**TASK STATEMENT:** Copy the data below exactly.

**DATA SHOWN:**
::::

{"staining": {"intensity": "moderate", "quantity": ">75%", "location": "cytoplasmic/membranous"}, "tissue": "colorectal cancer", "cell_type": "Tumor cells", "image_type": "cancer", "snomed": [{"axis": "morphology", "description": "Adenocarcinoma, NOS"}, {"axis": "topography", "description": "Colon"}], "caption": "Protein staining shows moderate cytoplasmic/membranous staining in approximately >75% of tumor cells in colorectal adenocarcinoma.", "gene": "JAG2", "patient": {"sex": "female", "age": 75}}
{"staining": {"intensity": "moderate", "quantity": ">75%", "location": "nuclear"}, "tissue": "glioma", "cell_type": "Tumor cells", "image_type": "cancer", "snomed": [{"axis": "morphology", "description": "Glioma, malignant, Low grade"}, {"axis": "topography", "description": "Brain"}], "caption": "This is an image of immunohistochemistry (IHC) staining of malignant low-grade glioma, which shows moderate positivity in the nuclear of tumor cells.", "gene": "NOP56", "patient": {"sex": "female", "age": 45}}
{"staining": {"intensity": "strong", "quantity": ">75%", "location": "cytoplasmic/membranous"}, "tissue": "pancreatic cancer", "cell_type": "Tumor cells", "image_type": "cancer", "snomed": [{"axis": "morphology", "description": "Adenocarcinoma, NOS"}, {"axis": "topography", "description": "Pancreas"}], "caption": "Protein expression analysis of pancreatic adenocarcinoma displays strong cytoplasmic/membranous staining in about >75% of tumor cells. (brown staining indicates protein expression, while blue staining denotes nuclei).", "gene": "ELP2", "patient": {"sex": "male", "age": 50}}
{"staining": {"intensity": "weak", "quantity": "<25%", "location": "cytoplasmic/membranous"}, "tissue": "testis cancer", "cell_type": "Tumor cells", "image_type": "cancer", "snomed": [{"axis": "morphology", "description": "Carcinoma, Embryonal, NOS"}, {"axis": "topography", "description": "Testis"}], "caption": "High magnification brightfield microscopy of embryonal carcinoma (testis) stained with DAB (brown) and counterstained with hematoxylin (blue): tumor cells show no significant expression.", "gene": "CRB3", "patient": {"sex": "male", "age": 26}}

::::

**REPLY:**
{"staining": {"intensity": "moderate", "quantity": ">75%", "location": "cytoplasmic/membranous"}, "tissue": "colorectal cancer", "cell_type": "Tumor cells", "image_type": "cancer", "snomed": [{"axis": "morphology", "description": "Adenocarcinoma, NOS"}, {"axis": "topography", "description": "Colon"}], "caption": "Protein staining shows moderate cytoplasmic/membranous staining in approximately >75% of tumor cells in colorectal adenocarcinoma.", "gene": "JAG2", "patient": {"sex": "female", "age": 75}}
{"staining": {"intensity": "moderate", "quantity": ">75%", "location": "nuclear"}, "tissue": "glioma", "cell_type": "Tumor cells", "image_type": "cancer", "snomed": [{"axis": "morphology", "description": "Glioma, malignant, Low grade"}, {"axis": "topography", "description": "Brain"}], "caption": "This is an image of immunohistochemistry (IHC) staining of malignant low-grade glioma, which shows moderate positivity in the nuclear of tumor cells.", "gene": "NOP56", "patient": {"sex": "female", "age": 45}}
{"staining": {"intensity": "strong", "quantity": ">75%", "location": "cytoplasmic/membranous"}, "tissue": "pancreatic cancer", "cell_type": "Tumor cells", "image_type": "cancer", "snomed": [{"axis": "morphology", "description": "Adenocarcinoma, NOS"}, {"axis": "topography", "description": "Pancreas"}], "caption": "Protein expression analysis of pancreatic adenocarcinoma displays strong cytoplasmic/membranous staining in about >75% of tumor cells. (brown staining indicates protein expression, while blue staining denotes nuclei).", "gene": "ELP2", "patient": {"sex": "male", "age": 50}}
{"staining": {"intensity": "weak", "quantity": "<25%", "location": "cytoplasmic/membranous"}, "tissue": "testis cancer", "cell_type": "Tumor cells", "image_type": "cancer", "snomed": [{"axis": "morphology", "description": "Carcinoma, Embryonal, NOS"}, {"axis": "topography", "description": "Testis"}], "caption": "High magnification brightfield microscopy of embryonal carcinoma (testis) stained with DAB (brown) and counterstained with hematoxylin (blue): tumor cells show no significant expression.", "gene": "CRB3", "patient": {"sex": "male", "age": 26}}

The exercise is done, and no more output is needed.